Arabic English Parallel News Part 1
Item Name: | Arabic English Parallel News Part 1 |
Author(s): | Linguistic Data Consortium |
LDC Catalog No.: | LDC2004T18 |
ISBN: | ISBN 1-58563-310-0 |
ISLRN: | 233-597-996-883-6 |
DOI: | https://doi.org/10.35111/et6p-7264 |
Release Date: | October 26, 2004 |
Member Year(s): | 2004 |
DCMI Type(s): | Text |
Data Source(s): | newswire |
Project(s): | GALE, TIDES |
Language(s): | English, Standard Arabic |
Language ID(s): | eng, arb |
License(s): |
LDC User Agreement for Non-Members |
Licensing Instructions: | Subscription & Standard Members, and Non-Members |
Citation: | Linguistic Data Consortium. Arabic English Parallel News Part 1 LDC2004T18. Web Download. Philadelphia: Linguistic Data Consortium, 2004. |
Related Works: | View |
Introduction
Arabic English Parallel News Part 1 was developed by the Linguistic Data Consortium (LDC) and contains Arabic news stories and their English translations aligned at sentence level, totaling approximately 2 million Arabic words and 2.5 million English words.
Data
LDC collected the data in this corpus via Ummah Press Service from January 2001 to September 2004. It totals 8,439 story pairs, 68,685 sentence pairs. The corpus is aligned at sentence level. All data files are SGML documents.
Ummah Press Service publishes weekly digests. Each issue of the Ummah publication contains a series of articles from various Arabic newspapers (eg. Al-Ahram, Al-Hayat, Asharq Al-Awsat, Al-Hakika, Al-Alam Al-Youm, Al-Gomhouria, Al-Ittihad) and their English translations.

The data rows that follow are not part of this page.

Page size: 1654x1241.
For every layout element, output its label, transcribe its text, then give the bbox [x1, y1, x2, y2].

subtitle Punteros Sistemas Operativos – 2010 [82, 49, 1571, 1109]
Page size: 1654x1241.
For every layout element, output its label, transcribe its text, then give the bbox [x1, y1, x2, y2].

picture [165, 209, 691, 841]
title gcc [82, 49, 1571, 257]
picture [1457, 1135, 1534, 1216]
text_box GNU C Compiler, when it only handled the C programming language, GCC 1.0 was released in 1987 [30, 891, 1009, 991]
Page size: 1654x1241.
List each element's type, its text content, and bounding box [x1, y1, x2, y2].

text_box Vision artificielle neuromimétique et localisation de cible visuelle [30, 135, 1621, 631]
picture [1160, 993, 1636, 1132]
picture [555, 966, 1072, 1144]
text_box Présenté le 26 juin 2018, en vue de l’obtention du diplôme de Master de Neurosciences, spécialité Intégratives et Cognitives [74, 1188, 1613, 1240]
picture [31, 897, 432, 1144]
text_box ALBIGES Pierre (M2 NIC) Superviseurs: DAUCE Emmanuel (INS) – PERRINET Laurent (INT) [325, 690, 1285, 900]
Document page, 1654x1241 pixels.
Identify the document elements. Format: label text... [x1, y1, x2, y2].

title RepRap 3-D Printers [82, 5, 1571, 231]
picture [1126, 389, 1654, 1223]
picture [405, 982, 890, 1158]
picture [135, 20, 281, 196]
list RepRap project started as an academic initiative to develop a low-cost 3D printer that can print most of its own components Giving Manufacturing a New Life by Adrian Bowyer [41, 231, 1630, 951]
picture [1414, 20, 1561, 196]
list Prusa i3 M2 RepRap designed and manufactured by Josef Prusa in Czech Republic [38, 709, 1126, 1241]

Ummah sends every issue to LDC in CP1256 or UTF8 via email on a weekly basis. The emails were then decoded, reformatted, and the Arabic text converted to UTF8 if necessary. The data came aligned at the story level but not at the sentence level. The sentence alignment was done at LDC using Champollion v1.1.
Samples
For an example of the data in this corpus, please view this Arabic example (SGM) and this English example (SGM).
Updates
None at this time.